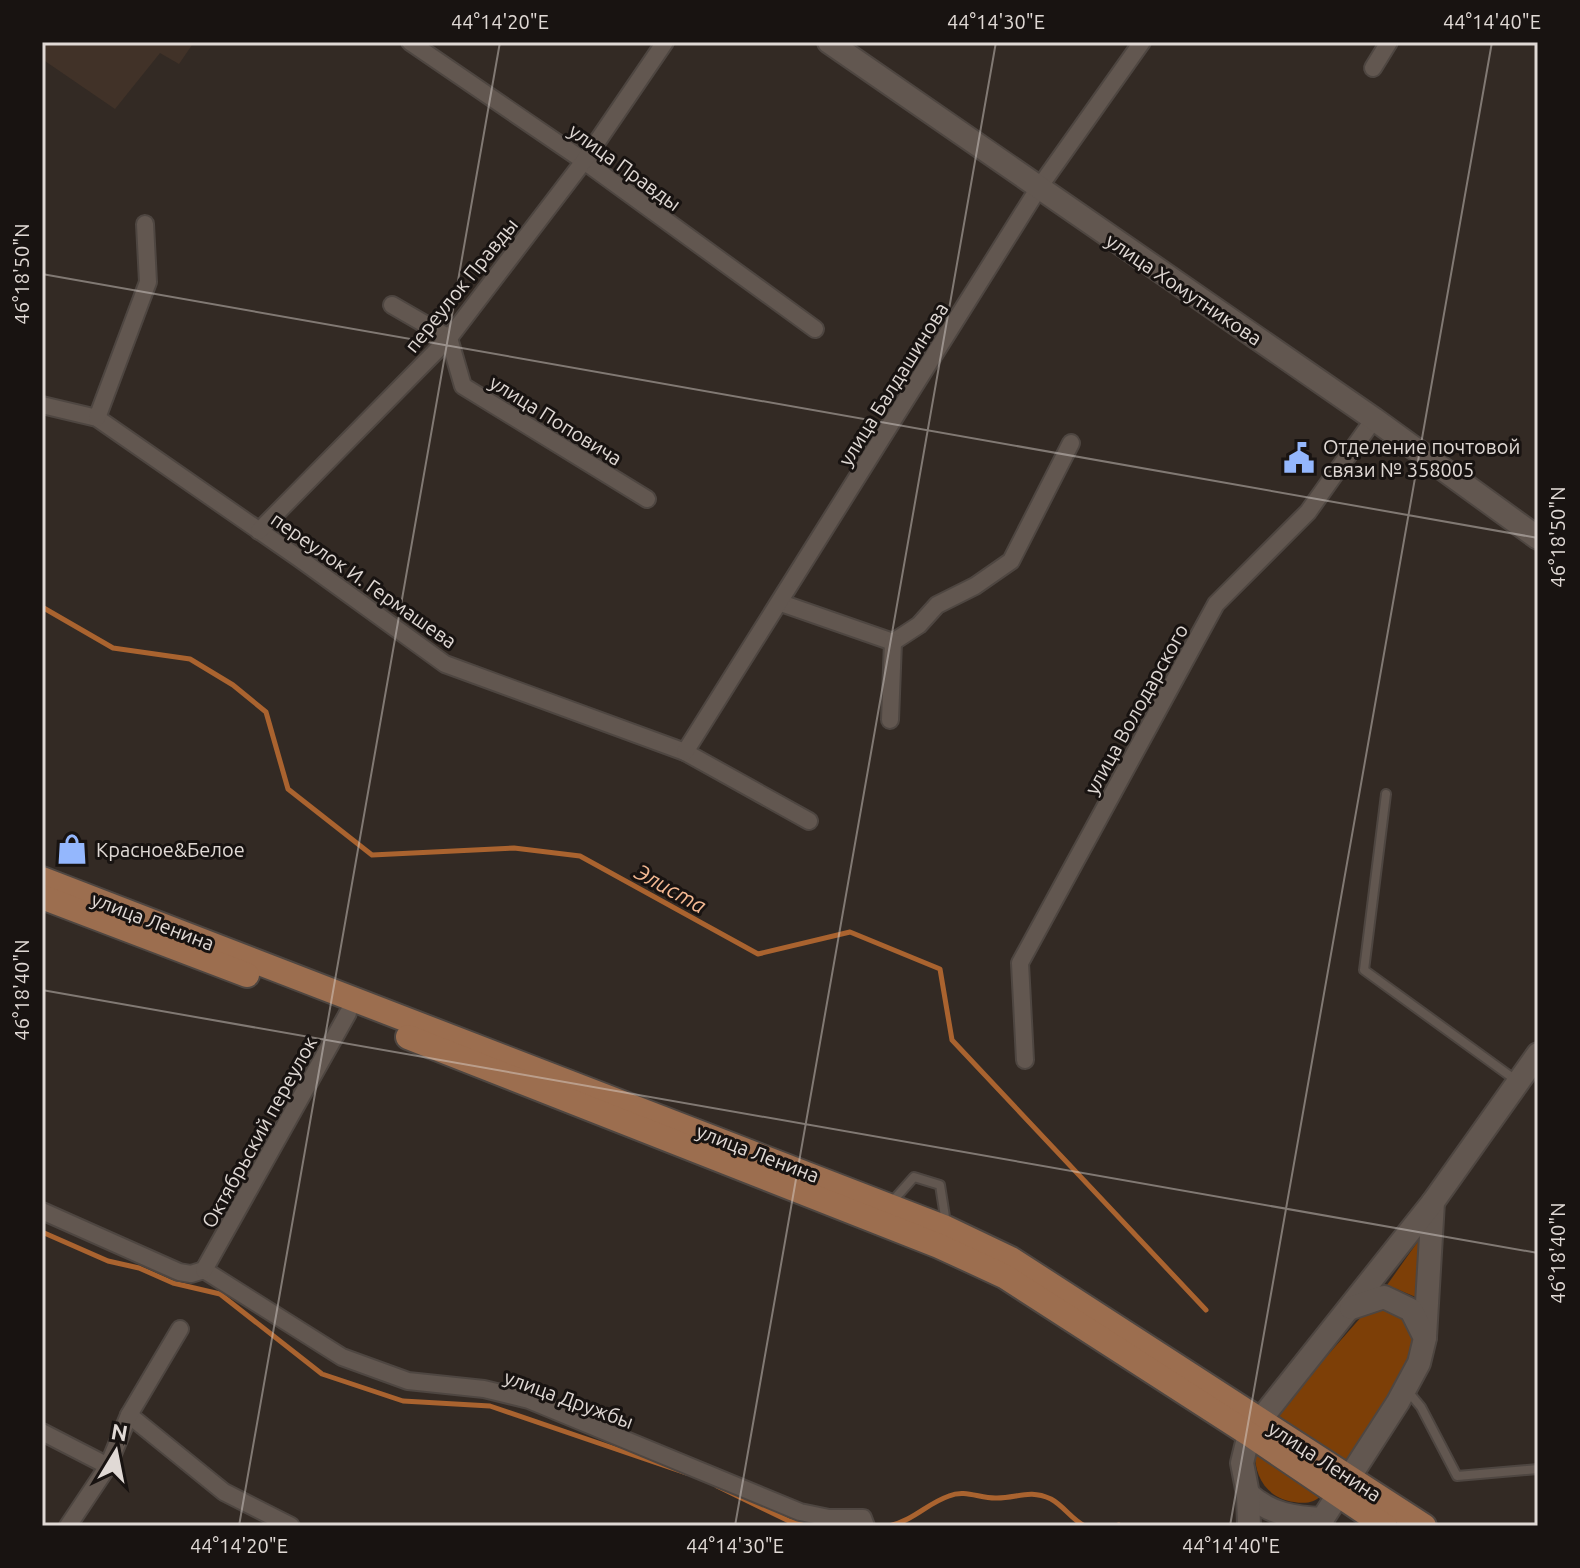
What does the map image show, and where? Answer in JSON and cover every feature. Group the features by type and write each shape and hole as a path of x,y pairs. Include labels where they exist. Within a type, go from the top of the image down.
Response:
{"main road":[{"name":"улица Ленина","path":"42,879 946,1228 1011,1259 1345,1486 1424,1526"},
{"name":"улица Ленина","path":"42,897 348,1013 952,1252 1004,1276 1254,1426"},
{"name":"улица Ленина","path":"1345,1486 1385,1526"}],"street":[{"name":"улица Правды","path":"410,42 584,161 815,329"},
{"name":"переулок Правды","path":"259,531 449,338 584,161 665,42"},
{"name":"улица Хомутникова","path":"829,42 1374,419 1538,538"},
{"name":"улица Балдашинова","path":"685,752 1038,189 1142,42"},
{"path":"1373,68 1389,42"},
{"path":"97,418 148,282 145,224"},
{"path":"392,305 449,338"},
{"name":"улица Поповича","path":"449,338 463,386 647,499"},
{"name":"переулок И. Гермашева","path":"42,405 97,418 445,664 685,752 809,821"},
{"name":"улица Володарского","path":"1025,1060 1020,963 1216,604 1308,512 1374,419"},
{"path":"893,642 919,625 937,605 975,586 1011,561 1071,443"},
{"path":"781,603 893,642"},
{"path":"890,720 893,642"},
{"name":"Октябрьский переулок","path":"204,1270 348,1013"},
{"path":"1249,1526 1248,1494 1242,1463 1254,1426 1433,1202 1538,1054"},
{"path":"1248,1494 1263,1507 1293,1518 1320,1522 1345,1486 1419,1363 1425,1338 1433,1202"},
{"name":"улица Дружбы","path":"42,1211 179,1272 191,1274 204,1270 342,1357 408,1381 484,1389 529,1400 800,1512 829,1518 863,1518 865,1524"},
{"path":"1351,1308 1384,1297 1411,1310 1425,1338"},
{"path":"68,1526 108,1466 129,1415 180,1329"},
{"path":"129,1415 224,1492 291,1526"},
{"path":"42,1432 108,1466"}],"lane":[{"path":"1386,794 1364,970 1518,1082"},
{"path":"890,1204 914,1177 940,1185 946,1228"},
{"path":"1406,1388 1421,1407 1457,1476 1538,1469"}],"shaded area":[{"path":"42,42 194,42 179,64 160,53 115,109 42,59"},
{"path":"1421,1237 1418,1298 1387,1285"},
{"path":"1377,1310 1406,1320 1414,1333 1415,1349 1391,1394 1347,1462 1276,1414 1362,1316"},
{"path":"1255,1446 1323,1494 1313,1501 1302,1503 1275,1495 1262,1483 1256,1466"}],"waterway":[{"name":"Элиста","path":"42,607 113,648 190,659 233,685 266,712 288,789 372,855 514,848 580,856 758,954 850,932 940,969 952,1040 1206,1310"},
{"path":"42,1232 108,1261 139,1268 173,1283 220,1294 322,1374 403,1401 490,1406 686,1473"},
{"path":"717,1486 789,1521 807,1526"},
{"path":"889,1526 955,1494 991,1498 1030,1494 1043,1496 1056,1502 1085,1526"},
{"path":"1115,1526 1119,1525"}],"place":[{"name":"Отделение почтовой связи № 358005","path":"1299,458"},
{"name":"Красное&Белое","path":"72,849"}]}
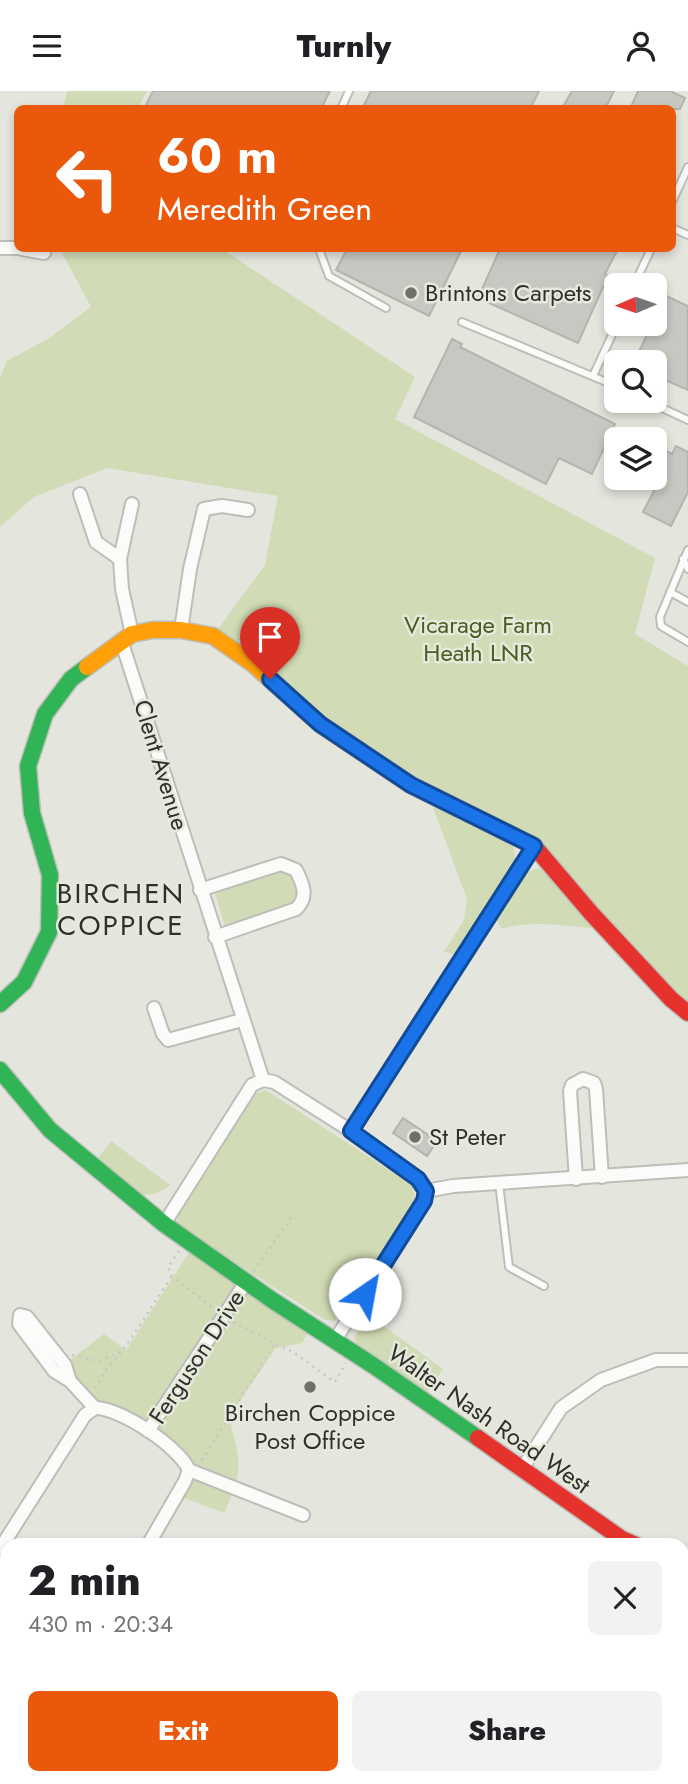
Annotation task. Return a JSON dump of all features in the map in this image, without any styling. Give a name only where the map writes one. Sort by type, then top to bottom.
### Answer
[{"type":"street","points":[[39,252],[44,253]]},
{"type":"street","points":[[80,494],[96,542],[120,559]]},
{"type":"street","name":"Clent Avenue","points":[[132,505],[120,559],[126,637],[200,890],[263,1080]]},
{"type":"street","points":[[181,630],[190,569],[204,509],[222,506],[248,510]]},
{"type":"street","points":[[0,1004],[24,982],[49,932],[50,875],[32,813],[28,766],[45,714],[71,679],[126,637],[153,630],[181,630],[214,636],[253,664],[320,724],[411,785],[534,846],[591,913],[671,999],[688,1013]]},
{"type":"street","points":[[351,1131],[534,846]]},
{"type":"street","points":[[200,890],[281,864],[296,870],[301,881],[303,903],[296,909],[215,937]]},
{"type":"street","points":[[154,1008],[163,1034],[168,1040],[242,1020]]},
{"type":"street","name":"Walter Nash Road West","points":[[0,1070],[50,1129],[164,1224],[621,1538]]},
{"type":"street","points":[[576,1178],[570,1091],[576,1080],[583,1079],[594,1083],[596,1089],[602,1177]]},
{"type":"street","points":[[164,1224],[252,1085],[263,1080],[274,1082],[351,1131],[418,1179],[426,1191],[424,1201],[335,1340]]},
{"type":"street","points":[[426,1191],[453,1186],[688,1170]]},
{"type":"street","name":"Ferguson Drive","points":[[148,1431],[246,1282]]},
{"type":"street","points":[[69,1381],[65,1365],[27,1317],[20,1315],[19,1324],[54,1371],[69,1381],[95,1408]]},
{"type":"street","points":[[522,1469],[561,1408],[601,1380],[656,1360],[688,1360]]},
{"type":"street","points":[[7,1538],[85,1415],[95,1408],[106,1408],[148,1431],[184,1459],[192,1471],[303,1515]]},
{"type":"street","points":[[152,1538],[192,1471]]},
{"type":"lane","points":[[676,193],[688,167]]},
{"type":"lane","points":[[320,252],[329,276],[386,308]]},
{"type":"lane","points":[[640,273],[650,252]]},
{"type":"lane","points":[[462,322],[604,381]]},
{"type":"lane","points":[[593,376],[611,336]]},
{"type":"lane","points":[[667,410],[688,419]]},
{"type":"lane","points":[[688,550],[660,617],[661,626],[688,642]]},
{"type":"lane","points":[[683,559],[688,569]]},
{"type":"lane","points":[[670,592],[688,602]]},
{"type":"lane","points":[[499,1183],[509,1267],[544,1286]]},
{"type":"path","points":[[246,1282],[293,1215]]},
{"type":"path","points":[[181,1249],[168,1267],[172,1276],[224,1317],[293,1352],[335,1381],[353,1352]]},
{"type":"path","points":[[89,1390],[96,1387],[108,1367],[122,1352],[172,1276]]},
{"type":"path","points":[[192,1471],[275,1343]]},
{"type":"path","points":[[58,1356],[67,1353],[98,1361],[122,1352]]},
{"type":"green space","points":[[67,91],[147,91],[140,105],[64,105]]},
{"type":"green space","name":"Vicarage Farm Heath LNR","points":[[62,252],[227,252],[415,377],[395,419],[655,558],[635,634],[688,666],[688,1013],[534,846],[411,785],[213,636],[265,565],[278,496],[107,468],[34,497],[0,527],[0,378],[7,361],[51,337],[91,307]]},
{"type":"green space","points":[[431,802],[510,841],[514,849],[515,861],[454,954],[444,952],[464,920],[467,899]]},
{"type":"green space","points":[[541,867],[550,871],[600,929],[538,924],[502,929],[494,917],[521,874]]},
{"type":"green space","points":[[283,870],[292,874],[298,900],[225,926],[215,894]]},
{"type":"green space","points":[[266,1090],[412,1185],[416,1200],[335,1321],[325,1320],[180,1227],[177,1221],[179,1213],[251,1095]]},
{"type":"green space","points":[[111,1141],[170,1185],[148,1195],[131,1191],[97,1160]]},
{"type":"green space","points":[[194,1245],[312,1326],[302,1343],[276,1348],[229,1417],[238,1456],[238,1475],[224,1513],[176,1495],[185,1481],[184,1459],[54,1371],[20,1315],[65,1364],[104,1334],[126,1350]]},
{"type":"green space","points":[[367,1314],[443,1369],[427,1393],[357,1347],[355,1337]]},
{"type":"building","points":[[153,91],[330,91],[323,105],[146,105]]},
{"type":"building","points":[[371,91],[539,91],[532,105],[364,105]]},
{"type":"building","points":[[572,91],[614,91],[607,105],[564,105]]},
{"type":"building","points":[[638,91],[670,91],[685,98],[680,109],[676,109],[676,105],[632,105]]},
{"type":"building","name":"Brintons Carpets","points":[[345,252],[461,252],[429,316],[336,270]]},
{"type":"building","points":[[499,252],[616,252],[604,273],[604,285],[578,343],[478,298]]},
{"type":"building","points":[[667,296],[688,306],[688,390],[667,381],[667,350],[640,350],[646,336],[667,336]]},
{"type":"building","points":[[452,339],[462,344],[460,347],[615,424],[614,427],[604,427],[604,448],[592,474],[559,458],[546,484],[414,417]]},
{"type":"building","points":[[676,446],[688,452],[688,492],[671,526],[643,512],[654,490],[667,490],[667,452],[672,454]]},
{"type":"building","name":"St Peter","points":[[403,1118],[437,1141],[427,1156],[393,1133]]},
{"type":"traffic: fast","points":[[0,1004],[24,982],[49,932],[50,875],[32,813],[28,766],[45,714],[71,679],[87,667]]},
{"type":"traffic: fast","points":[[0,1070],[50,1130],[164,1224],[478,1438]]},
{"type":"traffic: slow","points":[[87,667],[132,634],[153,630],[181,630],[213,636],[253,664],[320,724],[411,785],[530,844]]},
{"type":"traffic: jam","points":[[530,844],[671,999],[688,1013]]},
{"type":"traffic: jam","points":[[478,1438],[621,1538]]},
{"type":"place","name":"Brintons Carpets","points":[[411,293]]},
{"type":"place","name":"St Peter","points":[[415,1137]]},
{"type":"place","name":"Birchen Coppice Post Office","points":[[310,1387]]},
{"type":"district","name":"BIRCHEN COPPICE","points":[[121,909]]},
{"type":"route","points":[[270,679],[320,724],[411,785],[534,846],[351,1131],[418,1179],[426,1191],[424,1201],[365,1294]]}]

·····

What is being asked: Wherever the word "features" turns up in the records, copy out the line it is on.

Your solution:
What does the map image show, and where? Answer in JSON and cover every feature. Group the features by type and write each shape and hole as a path of x,y pairs. Include labels where they exist. Within a type, go from the top of the image down.
Annotation task. Return a JSON dump of all features in the map in this image, without any styling. Give a name only where the map writes one. Sort by type, then top to bottom.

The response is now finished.